* _Source extract_:
-*-*-

This presents two questions:

1. As neither the account sued on nor the note set up was due, at the time of the assignment to plaintiff, could the defendant's prospective cause of action be defeated as a set-off by the assignment? 2. As the assignment preferred creditors, but was valid by the law of New York, where made, will the courts of Ohio apply the principles of comity, and allow a recovery of the claim by the assignee under the circumstances stated in defendant's answer?

Neither cause of action was due at the date of the transfer. There is no connection between the two claims. They did not grow out of the same transaction, nor is the note in any way connected with the account. It is not a case where, by mutual dealings, they were each the debtor of the other, a case of mutual accounts between parties dealing with each other.

In such case there are strong equitable considerations for applying the principles of compensation.

It is not claimed that the assignment was tainted with bad faith, or that there was any purpose to defraud the defendant or defeat his cross-demand.

-*-*-

* _Study material_:
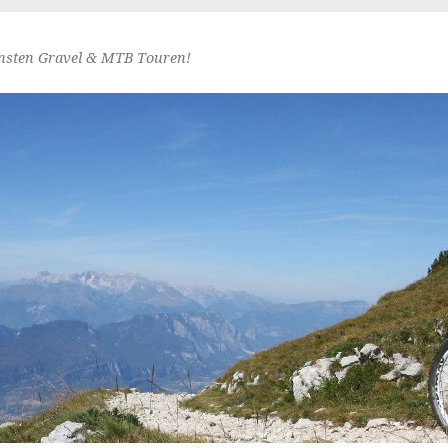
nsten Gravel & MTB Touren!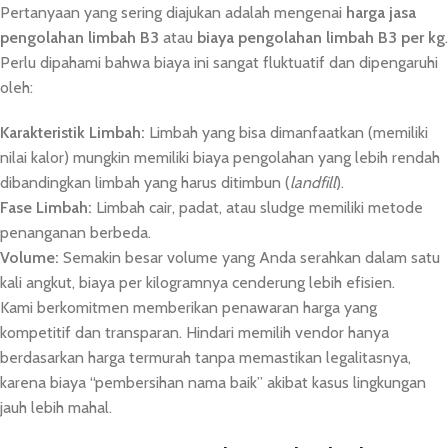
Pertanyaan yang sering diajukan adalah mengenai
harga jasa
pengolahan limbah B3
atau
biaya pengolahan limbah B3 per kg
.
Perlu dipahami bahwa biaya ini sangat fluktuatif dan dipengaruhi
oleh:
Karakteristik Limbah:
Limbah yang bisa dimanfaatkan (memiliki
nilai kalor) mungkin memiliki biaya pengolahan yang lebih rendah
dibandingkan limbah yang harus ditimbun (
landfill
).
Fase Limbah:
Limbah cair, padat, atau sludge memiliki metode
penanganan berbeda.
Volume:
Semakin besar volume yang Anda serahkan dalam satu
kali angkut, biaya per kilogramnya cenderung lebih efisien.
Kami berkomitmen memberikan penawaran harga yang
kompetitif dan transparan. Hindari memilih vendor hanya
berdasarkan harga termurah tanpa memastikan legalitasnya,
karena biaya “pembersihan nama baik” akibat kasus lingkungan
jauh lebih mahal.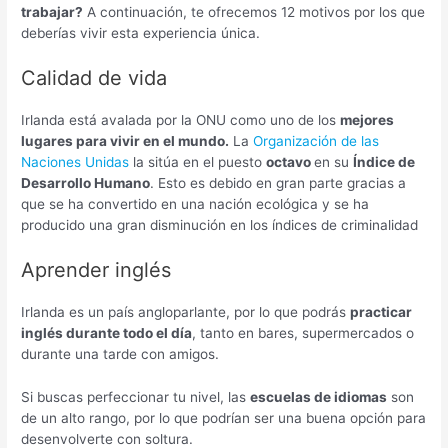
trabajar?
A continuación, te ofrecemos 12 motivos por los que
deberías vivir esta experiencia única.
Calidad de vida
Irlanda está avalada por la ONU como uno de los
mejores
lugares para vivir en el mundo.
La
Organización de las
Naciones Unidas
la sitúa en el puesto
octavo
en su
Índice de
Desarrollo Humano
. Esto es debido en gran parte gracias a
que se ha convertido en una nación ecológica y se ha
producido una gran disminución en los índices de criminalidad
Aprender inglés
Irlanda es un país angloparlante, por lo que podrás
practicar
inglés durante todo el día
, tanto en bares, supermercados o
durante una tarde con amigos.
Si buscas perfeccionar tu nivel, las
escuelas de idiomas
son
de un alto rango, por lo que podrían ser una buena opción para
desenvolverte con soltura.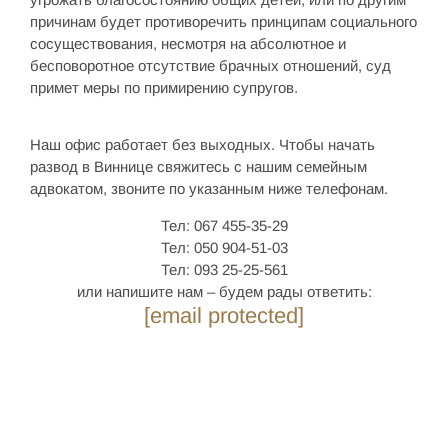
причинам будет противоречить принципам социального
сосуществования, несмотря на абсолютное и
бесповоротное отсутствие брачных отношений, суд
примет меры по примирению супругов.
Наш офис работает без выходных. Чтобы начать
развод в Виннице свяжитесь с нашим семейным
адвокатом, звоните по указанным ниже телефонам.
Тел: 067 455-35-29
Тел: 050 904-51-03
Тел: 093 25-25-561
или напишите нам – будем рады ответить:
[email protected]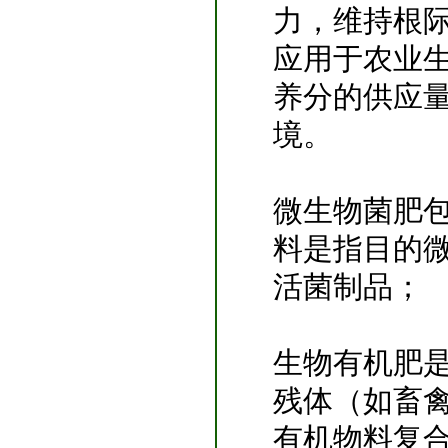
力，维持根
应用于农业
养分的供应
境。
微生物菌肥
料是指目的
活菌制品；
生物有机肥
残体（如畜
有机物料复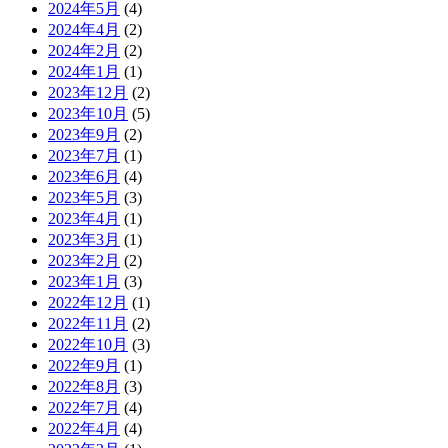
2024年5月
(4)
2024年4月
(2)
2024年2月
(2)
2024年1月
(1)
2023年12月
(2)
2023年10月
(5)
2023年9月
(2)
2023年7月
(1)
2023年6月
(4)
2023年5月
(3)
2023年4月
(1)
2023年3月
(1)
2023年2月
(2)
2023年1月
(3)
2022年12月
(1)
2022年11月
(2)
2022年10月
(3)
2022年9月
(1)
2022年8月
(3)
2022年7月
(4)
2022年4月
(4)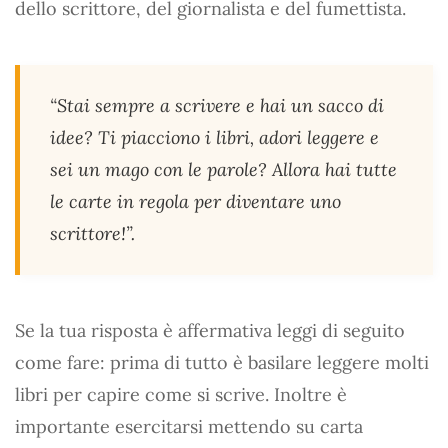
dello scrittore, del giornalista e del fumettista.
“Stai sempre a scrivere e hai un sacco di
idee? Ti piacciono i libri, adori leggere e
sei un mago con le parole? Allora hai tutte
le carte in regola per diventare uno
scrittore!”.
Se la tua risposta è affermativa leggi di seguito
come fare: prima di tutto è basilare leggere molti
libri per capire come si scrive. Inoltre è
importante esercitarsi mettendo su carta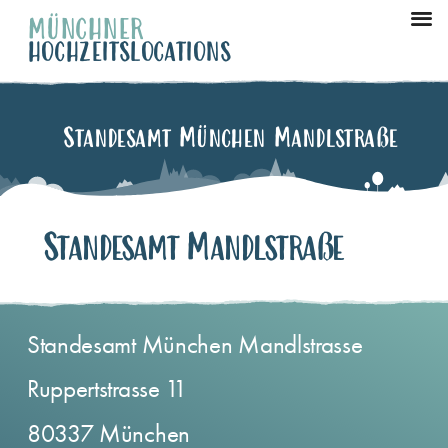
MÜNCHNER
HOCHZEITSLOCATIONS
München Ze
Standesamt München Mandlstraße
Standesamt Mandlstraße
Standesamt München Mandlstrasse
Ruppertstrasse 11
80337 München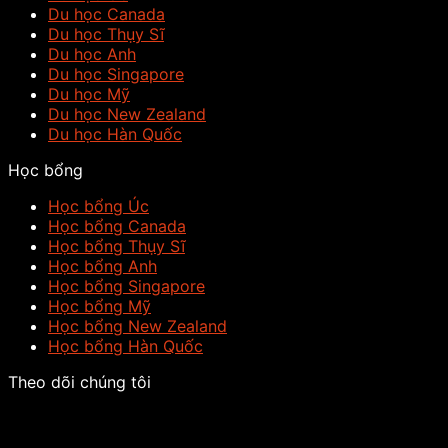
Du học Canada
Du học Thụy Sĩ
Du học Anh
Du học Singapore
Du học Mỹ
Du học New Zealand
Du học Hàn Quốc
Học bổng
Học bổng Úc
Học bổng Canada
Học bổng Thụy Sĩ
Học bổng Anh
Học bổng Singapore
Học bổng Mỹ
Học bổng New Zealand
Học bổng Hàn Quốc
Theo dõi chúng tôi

-*-*-

* _Exercise set_:
1) Write out the passage on set-off and assignment from "In such case" to "defeat his cross-demand.".
2) List each thing the passage on set-off and assignment says is not claimed about the assignment, using the passage's own words.

* _Task-by-task solutions_:
1)
In such case there are strong equitable considerations for applying the principles of compensation.

It is not claimed that the assignment was tainted with bad faith, or that there was any purpose to defraud the defendant or defeat his cross-demand.

2)
- that the assignment was tainted with bad faith
- that there was any purpose to defraud the defendant
- that there was any purpose to defeat his cross-demand